Kolejnym problemem związanym z tą sytuacją jest finansowanie szkół dla których powiat nie jest organem prowadzącym. Kontrola wydatkowania dotacji jest często ograniczona. W związku z powyższym zasadne są pojawiające się w przestrzeni publicznej propozycje przekazania części kompetencji w tym zakresie z JST na rzecz administracji skarbowej, posiadającej odpowiednie zasoby do prowadzenia rzetelnych kontroli w tym zakresie. Podkreślić należy że są to niemałe pozycje w budżetach powiatów – na swoim przykładzie mogę powiedzieć że w tym roku jest około 6% całego budżetu.

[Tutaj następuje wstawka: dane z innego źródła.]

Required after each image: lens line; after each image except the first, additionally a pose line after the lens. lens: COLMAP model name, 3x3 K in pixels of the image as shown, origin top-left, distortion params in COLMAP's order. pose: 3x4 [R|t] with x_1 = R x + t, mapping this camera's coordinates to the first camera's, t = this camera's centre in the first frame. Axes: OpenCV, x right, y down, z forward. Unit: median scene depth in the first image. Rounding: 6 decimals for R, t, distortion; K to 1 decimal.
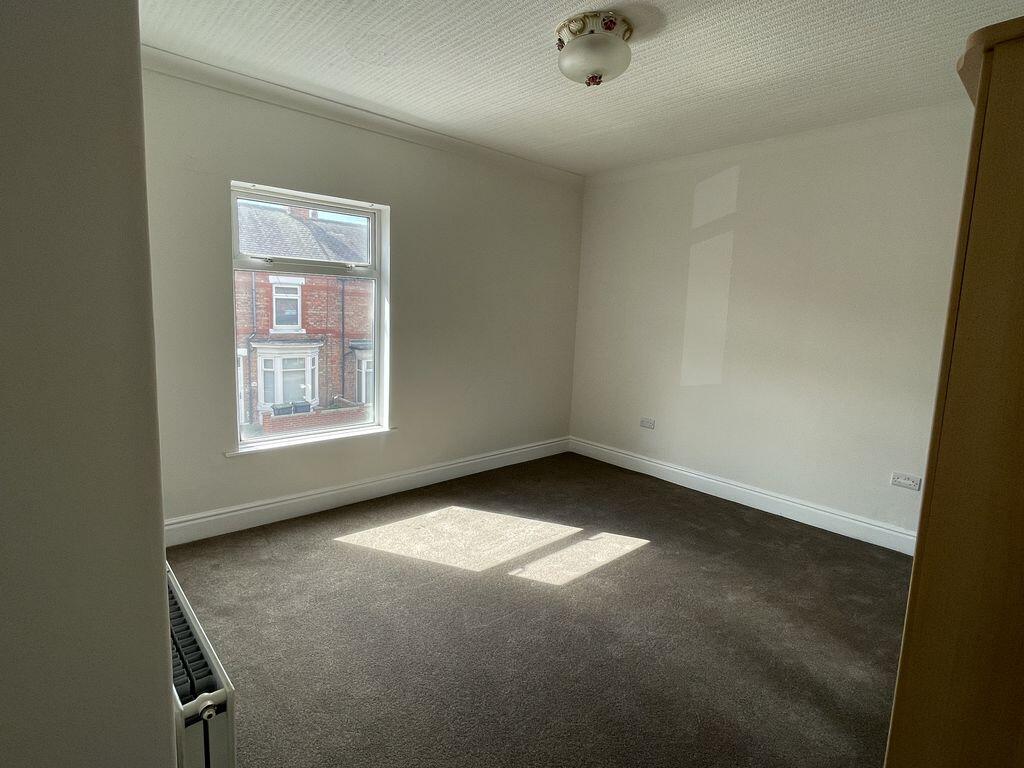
lens RADIAL K [[521.2, 0, 509.9], [0, 521.2, 377.7], [0, 0, 1]] dist [0.006039, 0.000229]
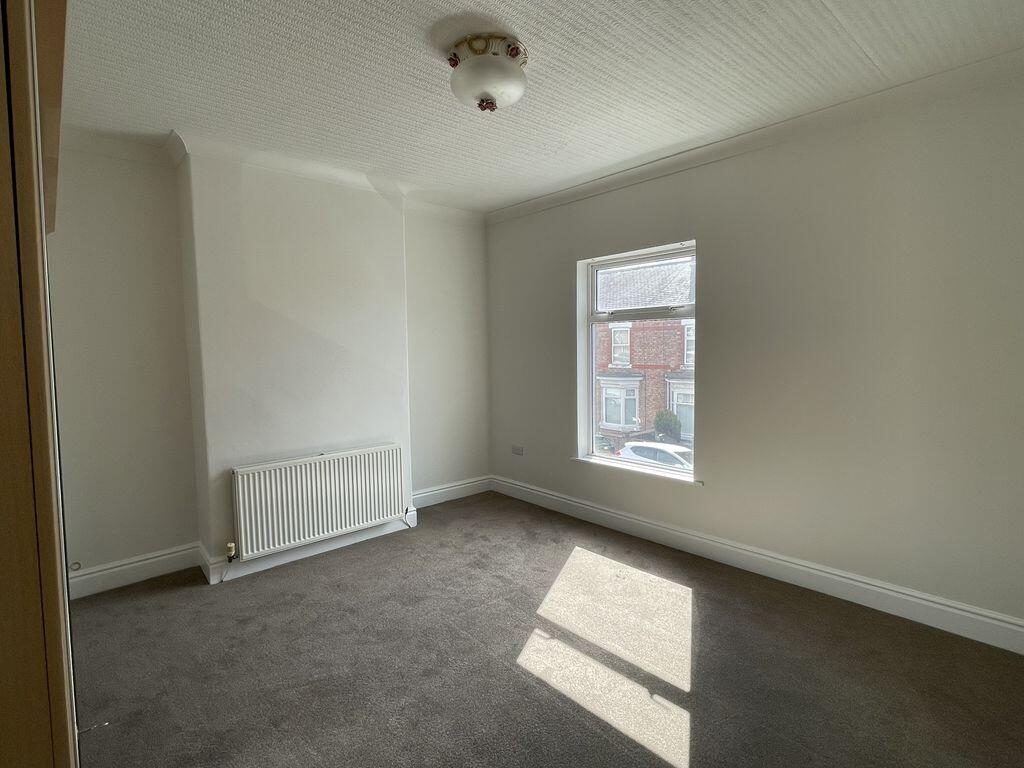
lens RADIAL K [[521.2, 0, 508.0], [0, 521.2, 378.1], [0, 0, 1]] dist [0.006039, 0.000229]
pose [[0.002304, 0.031955, -0.999487, 0.793591], [-0.122965, 0.991913, 0.031429, -0.079509], [0.992408, 0.122830, 0.006214, 0.772048]]
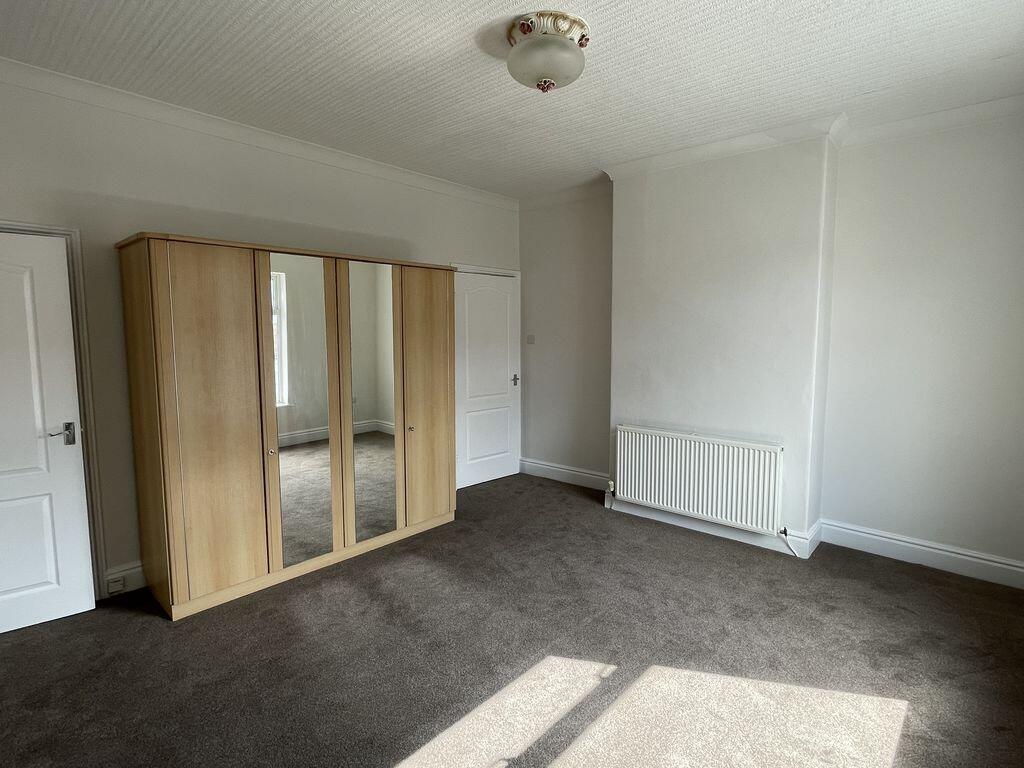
lens RADIAL K [[521.2, 0, 515.5], [0, 521.2, 382.0], [0, 0, 1]] dist [0.006039, 0.000229]
pose [[-0.992313, -0.021824, -0.121814, 0.219525], [-0.049451, 0.972253, 0.228644, -0.187614], [0.113444, 0.232910, -0.965859, 1.429395]]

Jak już wspominałem wydatki związane z funkcjonowaniem powiatowego systemu oświaty wzrosły w przeciągu 2 ostatnich lat o ponad 50%. Nie jest tego w stanie zrównoważyć zakładany wzrost dochodów spowodowany reformą finansowania JST. Należy dokonać tu dokładnej diagnozy problemu i próbować wypracować taki system finansowania zadań oświatowych, który będzie zbliżał koszty jego funkcjonowania, do środków na to otrzymywanych z budżetu państwa. Powiat nie może w nieskończoność zwiększać wydatków bieżących na oświatę, kosztem działań inwestycyjnych i prorozwojowych. Jest to prosta droga do stworzenia „zaścianków” cywilizacyjnych, bez powiązań komunikacyjnych, bez infrastruktury sportowej i kulturalnej. Prowadzić to będzie do odpływu mieszkańców do większych ośrodków i coraz większą polaryzację – duże ośrodki miejskie kontra zacofana prowincja.

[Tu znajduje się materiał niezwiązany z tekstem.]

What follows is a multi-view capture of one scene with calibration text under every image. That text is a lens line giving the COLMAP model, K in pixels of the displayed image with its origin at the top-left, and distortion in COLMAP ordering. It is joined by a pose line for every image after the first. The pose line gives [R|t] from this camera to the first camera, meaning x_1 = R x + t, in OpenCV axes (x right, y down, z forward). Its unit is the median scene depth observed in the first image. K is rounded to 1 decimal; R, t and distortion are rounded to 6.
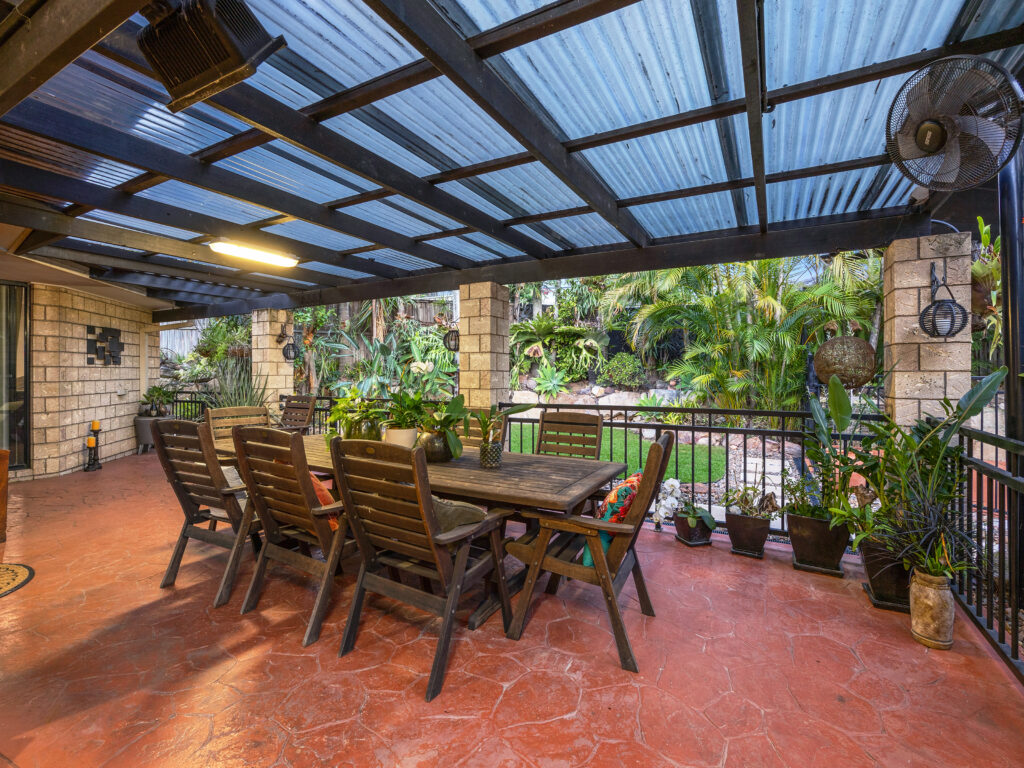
lens RADIAL K [[463.0, 0, 514.9], [0, 463.0, 377.1], [0, 0, 1]] dist [-0.001729, 0.000103]
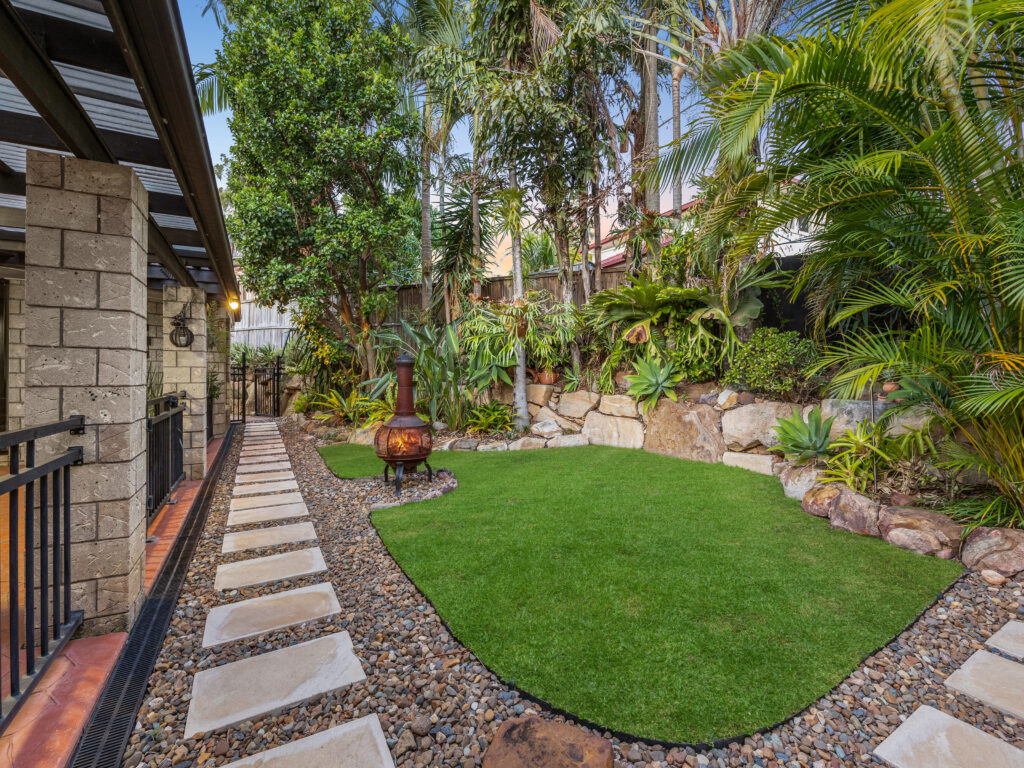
lens RADIAL K [[463.0, 0, 509.8], [0, 463.0, 381.1], [0, 0, 1]] dist [-0.001729, 0.000103]
pose [[0.846032, 0.011282, -0.533012, 0.253627], [-0.007875, 0.999931, 0.008666, 0.005757], [0.533073, -0.003134, 0.846063, 0.378900]]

Również pojawiającym – a raczej powracającym problemem staje się wzrost cen energii. Można go do pewnego stopnia niwelować za pomocą grupowych zakupów energii, instalacjami OZE, lecz moim zdaniem również ta kwestia winna doczekać się rozwiązania systemowego.
O problemach można by jeszcze długo, lecz uważam, że w pierwszej kolejności należy odnosić się do tych, które powodują najwyższe obciążenia finansowe dla budżetów powiatów.

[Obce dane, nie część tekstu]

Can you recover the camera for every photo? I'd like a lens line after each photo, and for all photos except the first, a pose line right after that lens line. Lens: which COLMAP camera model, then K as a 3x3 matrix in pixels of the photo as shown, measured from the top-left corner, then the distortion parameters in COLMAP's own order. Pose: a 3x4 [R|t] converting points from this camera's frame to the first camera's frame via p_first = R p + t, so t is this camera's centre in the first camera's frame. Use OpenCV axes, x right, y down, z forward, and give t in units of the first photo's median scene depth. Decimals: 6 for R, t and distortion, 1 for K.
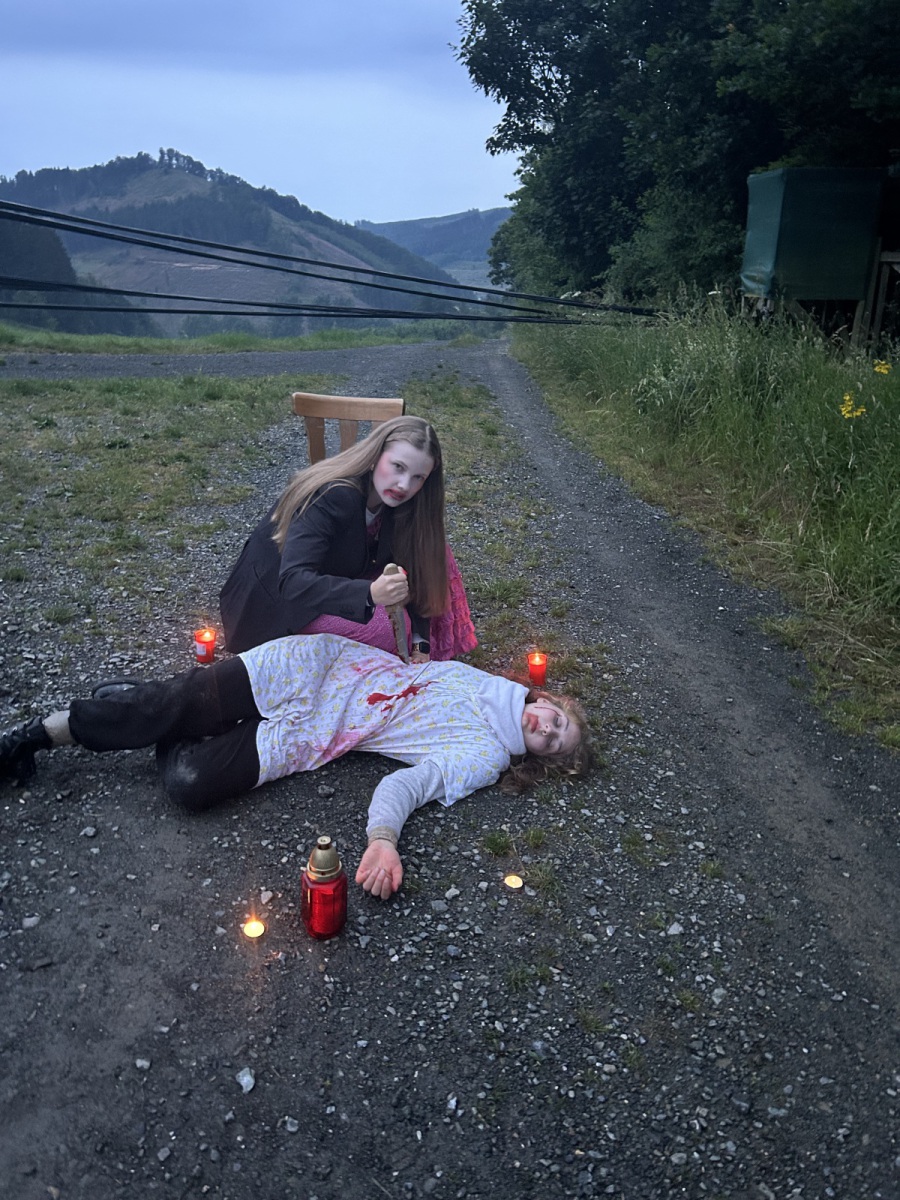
lens RADIAL K [[898.2, 0, 449.7], [0, 898.2, 609.6], [0, 0, 1]] dist [0.058720, -0.063024]
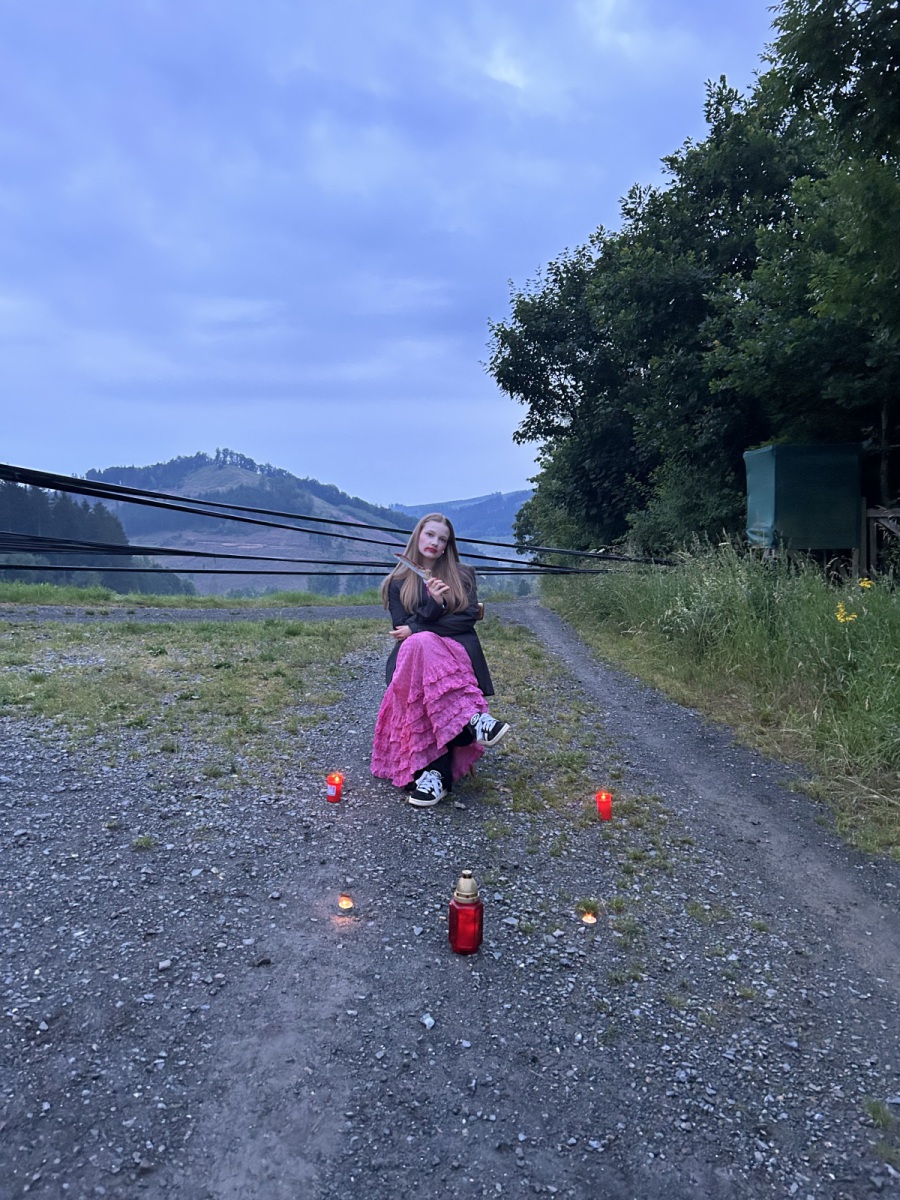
lens RADIAL K [[898.2, 0, 454.1], [0, 898.2, 604.7], [0, 0, 1]] dist [0.058720, -0.063024]
pose [[0.999545, -0.017253, -0.024721, -0.039469], [0.009395, 0.957480, -0.288348, 0.087521], [0.028645, 0.287984, 0.957207, -0.142679]]
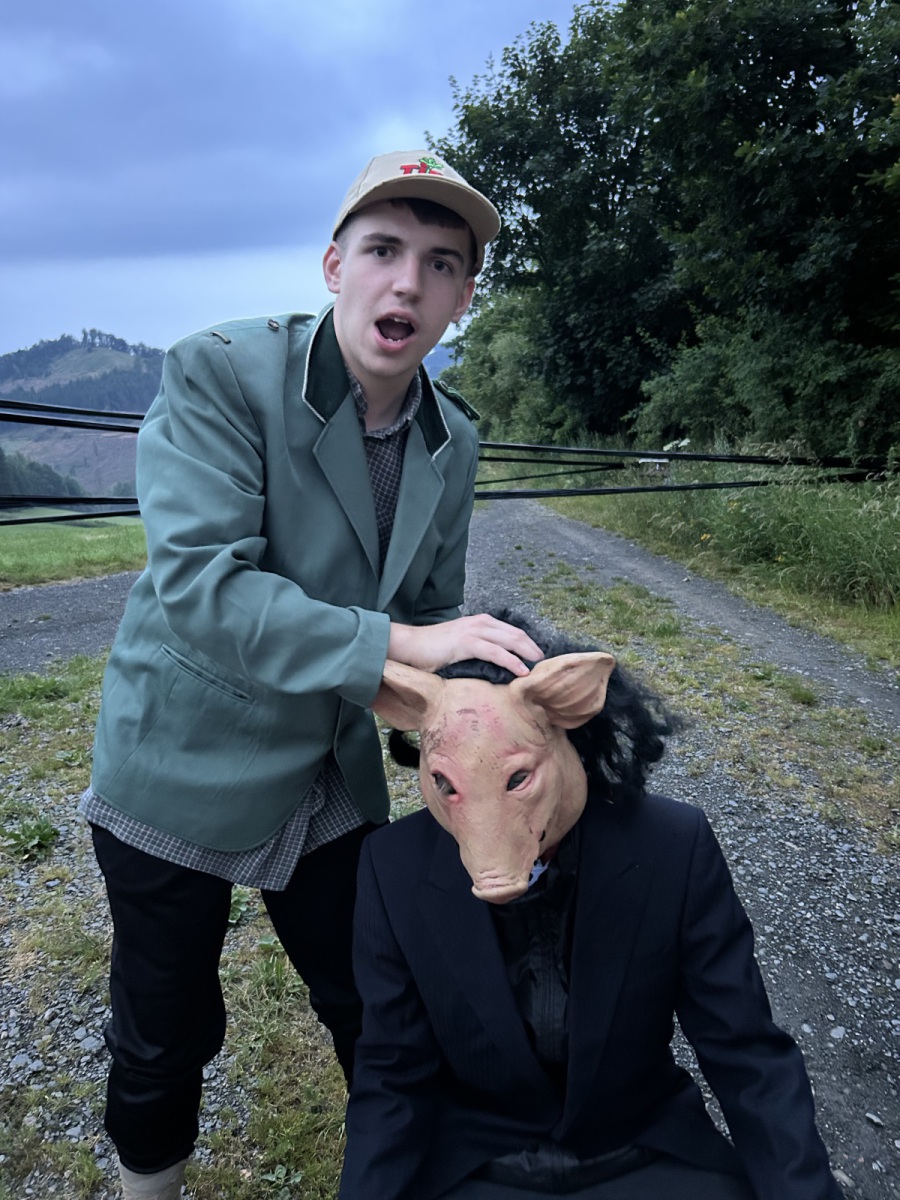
lens RADIAL K [[898.2, 0, 430.6], [0, 898.2, 601.3], [0, 0, 1]] dist [0.058720, -0.063024]
pose [[0.994148, -0.095059, 0.051323, -0.293522], [0.101815, 0.983275, -0.151011, -0.269582], [-0.036109, 0.155352, 0.987199, 0.589429]]
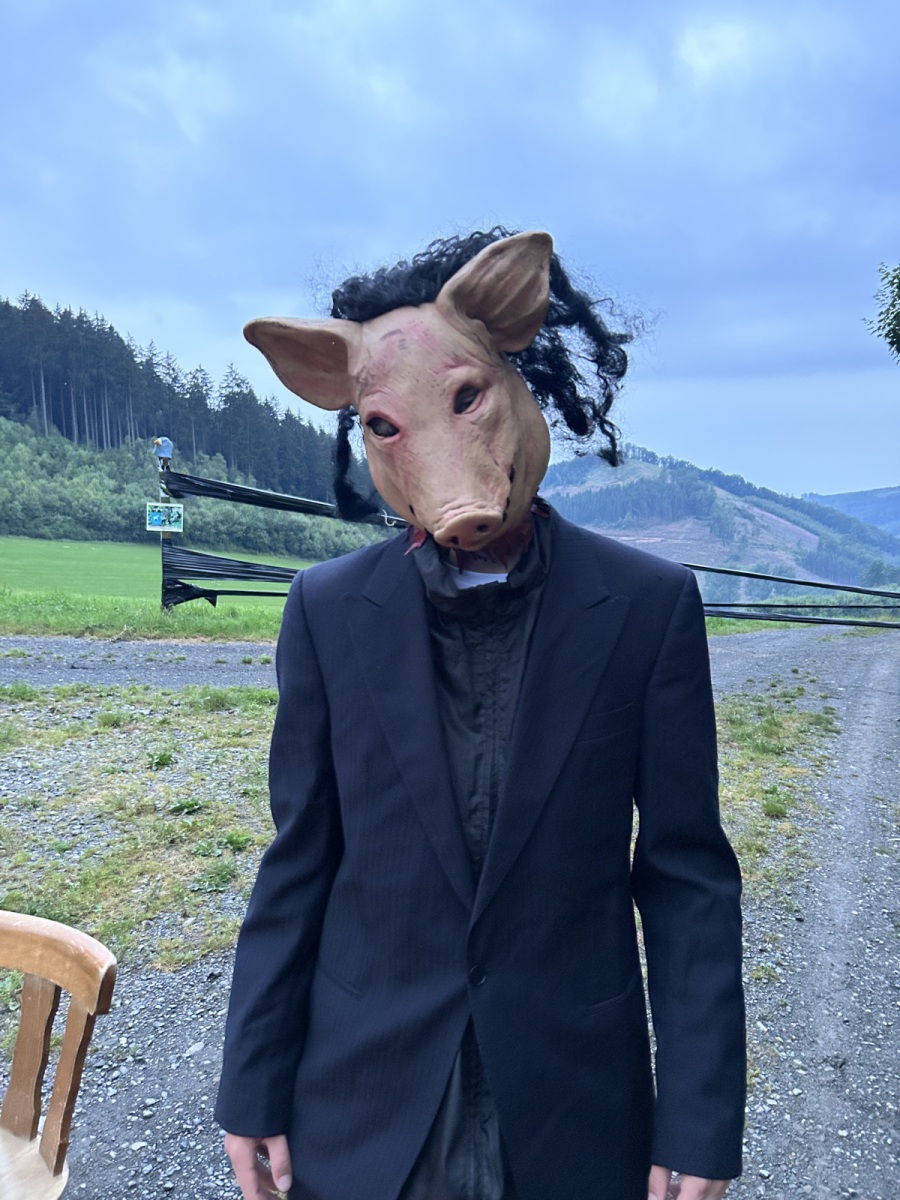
lens RADIAL K [[898.2, 0, 451.3], [0, 898.2, 601.0], [0, 0, 1]] dist [0.058720, -0.063024]
pose [[0.892088, 0.012686, -0.451683, 0.173383], [-0.142413, 0.956555, -0.254404, -0.184046], [0.428832, 0.291276, 0.855138, 0.404228]]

Jak ocenia Pan dotychczasową współpracę powiatów w ramach ZPP i w jaki sposób chciałby Pan ją rozwijać jako członek Zarządu?
Uważam, że współpraca była i jest bardzo dobra. Powiaty mówią w kluczowych sprawach jednym głosem. Dostrzegamy te same problemy. Staramy się je rozwiązać. Nasza organizacja jest potrzebna. Stała się pewną platformą wymiany informacji, doświadczeń. Moim zdaniem dobrym rozwiązaniem są prace w panelach eksperckich – dotyczące konkretnych aspektów funkcjonowania samorządu powiatowego.